Sobre la institucionalización de la psiquiatría para el sistema regional aquí estudiado, conviene destacar la importancia que tuvo el estado de Sonora y Cruz del Norte, pero el éxito dependió de la capacidad para personificar a enfermos agresivos o adictos a sustancias en pacientes aptos para el traslado. La integración de los subsistemas Mexicali o Tijuana, mostró debilidades y fortalezas en la práctica psiquiátrica: recurrir a herramientas psicológicas o de experimentación neurológica anticiparon el desarrollo interdisciplinario que tuvo el campo profesional de la salud mental, pero según documentamos, la principal dificultad fue para homologar experiencias y saberes en el terreno de lo institucional.
Escribir la historia de la psiquiatría en Baja California no tendría que ser muy diferente a la de otros países o entidades federativas.
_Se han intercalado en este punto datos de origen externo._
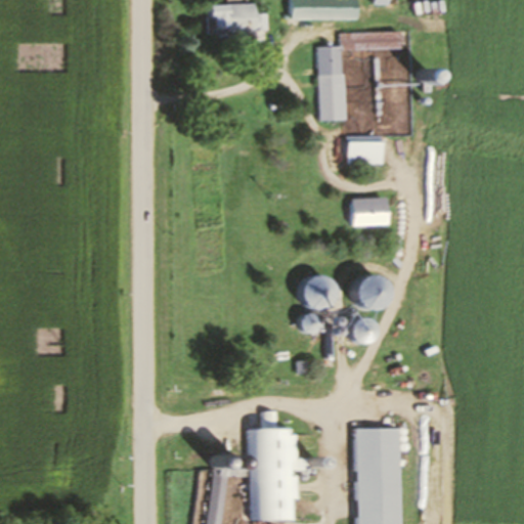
[(356,0),(289,0),(290,19),(357,19),(356,0)]
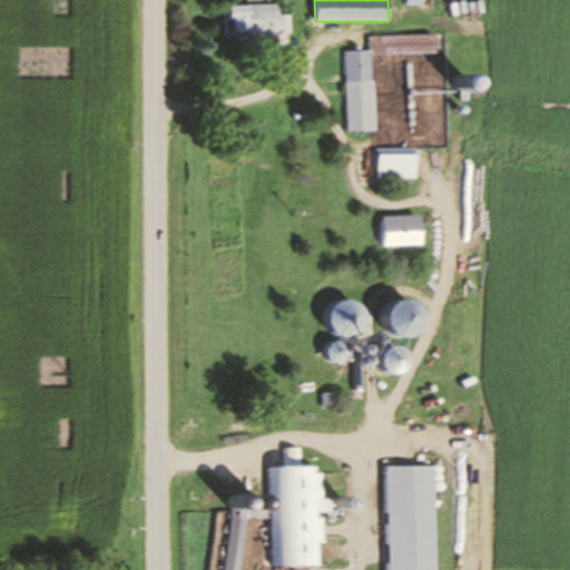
[(225,37),(291,35),(290,16),(277,16),(277,5),(224,6),(225,37)]
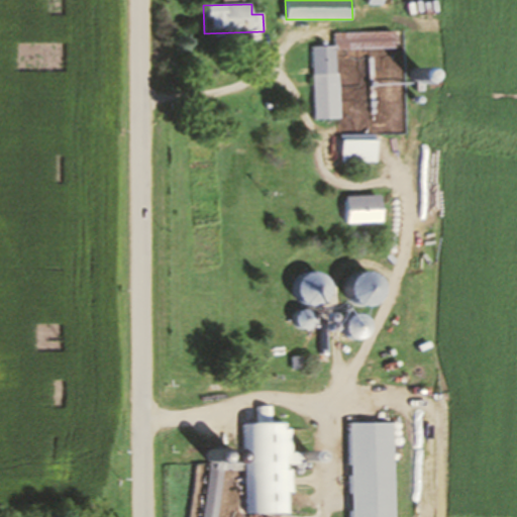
[(314,46),(315,119),(340,119),(339,49),(395,48),(395,31),(335,32),(335,46),(314,46)]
Más que plantearnos deficiencias sobre la información disponible, la mayor dificultad de convertir al gremio psiquiátrico en sujeto/objeto de estudio, radica en la resistencia que ofrecen a ser observados. Siendo individuos acostumbrados a plantear preguntas, les exaspera ser interpelados por observadores ajenos a la medicina: se resisten tanto a ser retratados por la historia, que algunos escribirán historias gremiales y de la locura. Nuestra mayor dificultad radicó precisamente en que en Baja California existen psiquiatras que se rehúsan a pensarse como parte de la historia regional. Da igual si esto último se debe a pereza intelectual, modestia profesional o a la circunspección de aquellos que limitan su trabajo a recetar pastillas.